Two names, one disease
When blood clots inside a deep vein — most often in the calf or thigh — that is a deep vein thrombosis (DVT). If a piece of that clot breaks off and is carried up through the veins, through the right side of the heart, and lodges in the lung's arteries, that is a pulmonary embolism (PE). Because they are really two ends of the same process, doctors group them under one umbrella term: venous thromboembolism (VTE).
The key insight is the direction of flow. Veins drain toward the heart, so anything loose in a leg vein travels upward. The right heart pumps that blood straight into the lungs to pick up oxygen. So the lung is the first fine filter the bloodstream meets — which is exactly why leg clots end up there rather than in the brain or kidneys.
What goes wrong when a clot arrives
A clot blocks a pulmonary artery, so blood can no longer reach the air sacs downstream. Those sacs are still ventilated with air but no longer perfused with blood — a classic mismatch you'll see again in this track.

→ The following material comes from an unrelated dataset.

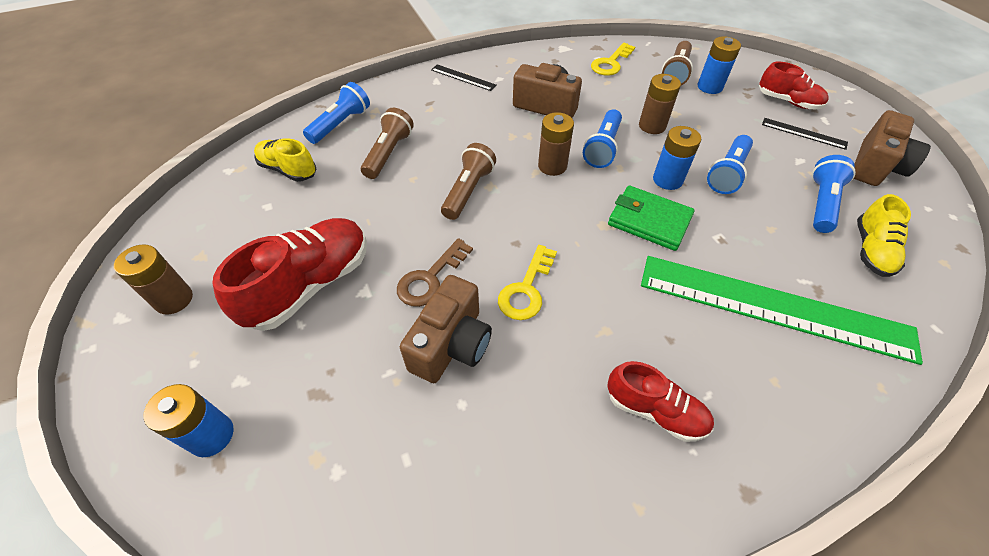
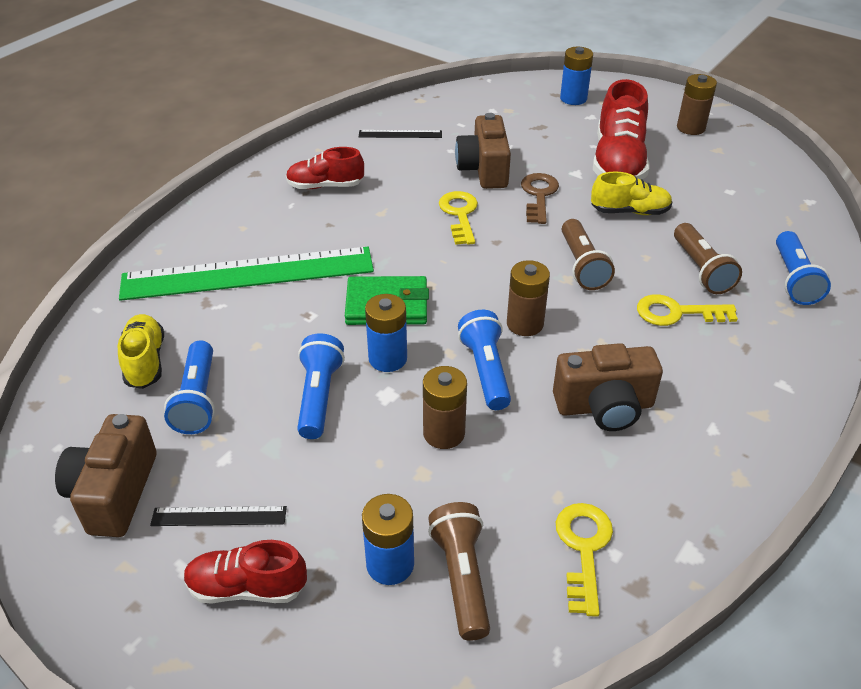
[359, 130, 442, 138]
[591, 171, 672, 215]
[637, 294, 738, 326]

The body cannot pick up oxygen there, which is one reason shortness of breath is the most common symptom.
- Sudden breathlessness — often coming on over minutes to hours, sometimes at rest.
- Sharp chest pain that worsens with a deep breath — this pleuritic chest pain happens when the clot irritates the lung lining.
- A fast heartbeat or feeling faint — the heart speeds up to push blood past the blockage.
- Coughing up a little blood — hemoptysis can appear if a small piece of lung dies from lost blood supply.
If a segment of lung tissue actually dies from the cut-off blood supply, that is a pulmonary infarction. It is less common than you might expect, because lung tissue has a backup supply from the bronchial arteries — a quiet safety feature most people never know they have.